- _Work to complete_:
Decide whether each statement below agrees with the text on utility values. Answer yes or no for each, quoting the words from the text that settle it.
1. The company used pooled EQ‑5D data for both response and non‑response in the original model.
2. The clinical experts said adverse events in clinical practice would lower quality of life.
3. In its updated model the company switched to utility values that differ by treatment group.

4.13 The Committee discussed the utility values used in the original model. It noted that the company used pooled EuroQoL 5D questionnaire (EQ‑5D) data from SANSIKA for both response and non‑response. However, in its exploratory analyses the ERG applied different utility values for response by treatment and people in the vehicle group showed a larger utility benefit based on response compared with people in the ciclosporin group. The ERG suggested that the differences in utility values between treatments could be because of the additional adverse effects in people having ciclosporin. The Committee heard from the clinical experts that in clinical practice, adverse events were mild and transient and would not have an effect on quality of life. The ERG noted that adverse effects such as instillation site irritation were likely to occur at each instillation and these adverse effects had not been captured anywhere in the model. The Committee recognised that the utility value for response was the parameter that had the biggest effect on the ICER and that assuming different utility values for response by treatment group led to ciclosporin plus artificial tears being dominated by (that is, it was both more costly and less effective than) vehicle plus artificial tears. The Committee noted that the company still used pooled utility values in its updated model and that the company stated that any differences in utility values between treatment groups were circumstantial. The Committee also noted comments from a clinical expert stating that adverse effects with ciclosporin are transient and have limited impact on quality of life. The Committee recognised that the cost‑effectiveness results varied substantially when applying treatment‑specific utility values, but was also aware that the analyses did not capture corticosteroids' potential to mitigate adverse effects (see section 4.2). The Committee concluded that this added additional uncertainty to the results presented by the company.

- _Given data_:
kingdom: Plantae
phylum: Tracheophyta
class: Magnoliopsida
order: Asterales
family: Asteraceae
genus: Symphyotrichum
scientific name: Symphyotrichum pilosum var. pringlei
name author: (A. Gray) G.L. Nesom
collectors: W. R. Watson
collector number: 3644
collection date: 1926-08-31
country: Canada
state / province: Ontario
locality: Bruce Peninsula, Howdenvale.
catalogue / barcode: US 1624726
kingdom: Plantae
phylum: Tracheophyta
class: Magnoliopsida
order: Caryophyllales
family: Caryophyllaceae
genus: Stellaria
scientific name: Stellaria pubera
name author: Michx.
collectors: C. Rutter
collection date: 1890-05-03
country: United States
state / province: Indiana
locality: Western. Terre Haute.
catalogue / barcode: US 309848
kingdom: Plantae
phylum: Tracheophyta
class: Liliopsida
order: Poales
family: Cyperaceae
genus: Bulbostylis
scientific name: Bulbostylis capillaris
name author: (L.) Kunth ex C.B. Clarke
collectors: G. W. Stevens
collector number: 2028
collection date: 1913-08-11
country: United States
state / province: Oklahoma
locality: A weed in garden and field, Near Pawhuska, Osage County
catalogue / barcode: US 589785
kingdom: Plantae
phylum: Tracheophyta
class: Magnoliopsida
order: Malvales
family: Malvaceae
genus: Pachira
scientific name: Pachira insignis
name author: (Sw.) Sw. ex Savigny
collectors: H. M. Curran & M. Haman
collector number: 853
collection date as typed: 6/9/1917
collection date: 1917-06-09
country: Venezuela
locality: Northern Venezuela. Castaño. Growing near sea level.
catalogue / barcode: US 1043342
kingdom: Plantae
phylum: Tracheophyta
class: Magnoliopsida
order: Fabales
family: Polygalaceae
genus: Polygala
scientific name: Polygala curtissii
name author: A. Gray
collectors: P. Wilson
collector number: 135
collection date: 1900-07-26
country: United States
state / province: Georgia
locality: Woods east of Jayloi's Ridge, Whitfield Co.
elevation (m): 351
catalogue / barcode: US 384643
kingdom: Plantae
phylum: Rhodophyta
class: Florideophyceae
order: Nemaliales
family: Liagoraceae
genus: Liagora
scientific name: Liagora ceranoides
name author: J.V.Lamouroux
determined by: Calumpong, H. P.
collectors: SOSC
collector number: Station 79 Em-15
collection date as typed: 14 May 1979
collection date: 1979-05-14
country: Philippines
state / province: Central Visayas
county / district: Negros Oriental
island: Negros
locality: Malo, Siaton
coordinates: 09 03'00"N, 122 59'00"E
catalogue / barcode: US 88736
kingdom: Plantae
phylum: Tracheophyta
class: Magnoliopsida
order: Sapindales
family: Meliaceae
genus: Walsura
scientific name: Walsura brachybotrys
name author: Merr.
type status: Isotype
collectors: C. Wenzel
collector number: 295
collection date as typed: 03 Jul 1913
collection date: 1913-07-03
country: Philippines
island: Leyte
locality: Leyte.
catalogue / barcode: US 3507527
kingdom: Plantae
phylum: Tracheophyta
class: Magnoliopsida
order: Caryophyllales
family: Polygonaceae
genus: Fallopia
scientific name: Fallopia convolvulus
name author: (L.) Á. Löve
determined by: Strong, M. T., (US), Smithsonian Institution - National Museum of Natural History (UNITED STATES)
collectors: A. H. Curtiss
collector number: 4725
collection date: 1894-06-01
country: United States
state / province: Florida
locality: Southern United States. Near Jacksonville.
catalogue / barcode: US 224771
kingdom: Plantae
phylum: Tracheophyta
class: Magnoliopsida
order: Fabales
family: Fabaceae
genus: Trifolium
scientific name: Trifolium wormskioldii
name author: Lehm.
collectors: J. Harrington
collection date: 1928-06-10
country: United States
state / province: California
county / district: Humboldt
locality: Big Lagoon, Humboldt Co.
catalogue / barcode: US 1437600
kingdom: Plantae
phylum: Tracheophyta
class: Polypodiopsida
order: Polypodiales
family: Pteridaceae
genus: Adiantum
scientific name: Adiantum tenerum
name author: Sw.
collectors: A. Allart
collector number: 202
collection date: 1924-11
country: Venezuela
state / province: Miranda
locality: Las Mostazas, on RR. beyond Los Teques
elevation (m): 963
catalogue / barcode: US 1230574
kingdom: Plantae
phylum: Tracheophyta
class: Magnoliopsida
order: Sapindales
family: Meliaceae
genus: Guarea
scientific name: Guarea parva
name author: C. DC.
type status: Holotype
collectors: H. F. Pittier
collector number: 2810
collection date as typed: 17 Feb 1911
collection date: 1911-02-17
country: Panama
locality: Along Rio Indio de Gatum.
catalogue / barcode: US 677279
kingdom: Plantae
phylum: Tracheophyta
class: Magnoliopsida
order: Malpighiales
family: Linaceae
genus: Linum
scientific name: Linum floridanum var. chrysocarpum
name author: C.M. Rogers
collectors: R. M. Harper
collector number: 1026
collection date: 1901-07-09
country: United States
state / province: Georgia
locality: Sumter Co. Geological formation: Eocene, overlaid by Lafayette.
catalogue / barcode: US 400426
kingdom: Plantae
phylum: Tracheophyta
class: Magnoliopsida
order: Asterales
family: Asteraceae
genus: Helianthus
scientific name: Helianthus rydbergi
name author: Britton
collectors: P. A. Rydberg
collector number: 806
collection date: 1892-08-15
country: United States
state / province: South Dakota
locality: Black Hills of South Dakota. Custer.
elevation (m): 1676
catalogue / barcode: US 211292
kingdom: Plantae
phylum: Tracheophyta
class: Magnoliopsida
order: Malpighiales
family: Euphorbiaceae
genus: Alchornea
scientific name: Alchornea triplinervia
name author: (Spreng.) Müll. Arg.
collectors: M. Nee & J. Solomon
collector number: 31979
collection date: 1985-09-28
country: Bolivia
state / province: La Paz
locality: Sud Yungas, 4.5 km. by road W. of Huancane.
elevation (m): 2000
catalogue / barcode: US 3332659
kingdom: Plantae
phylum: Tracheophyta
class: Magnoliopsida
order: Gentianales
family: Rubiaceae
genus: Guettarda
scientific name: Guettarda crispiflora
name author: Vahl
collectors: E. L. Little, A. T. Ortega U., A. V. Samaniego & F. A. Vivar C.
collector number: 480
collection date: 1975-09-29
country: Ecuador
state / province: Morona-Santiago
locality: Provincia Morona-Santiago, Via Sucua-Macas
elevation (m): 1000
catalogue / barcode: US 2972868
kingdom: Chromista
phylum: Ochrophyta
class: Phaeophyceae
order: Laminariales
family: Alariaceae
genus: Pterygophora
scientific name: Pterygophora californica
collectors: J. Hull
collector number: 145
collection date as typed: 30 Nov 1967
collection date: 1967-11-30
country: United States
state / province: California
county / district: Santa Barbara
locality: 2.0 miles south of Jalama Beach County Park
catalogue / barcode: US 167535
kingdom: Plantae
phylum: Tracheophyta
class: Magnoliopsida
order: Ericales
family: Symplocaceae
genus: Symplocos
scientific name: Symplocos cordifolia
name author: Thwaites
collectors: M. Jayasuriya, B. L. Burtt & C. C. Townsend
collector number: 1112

- _Solved problem_:
1. Yes: "the company used pooled EuroQoL 5D questionnaire (EQ‑5D) data from SANSIKA for both response and non‑response"
2. No: "adverse events were mild and transient and would not have an effect on quality of life"
3. No: "the company still used pooled utility values in its updated model"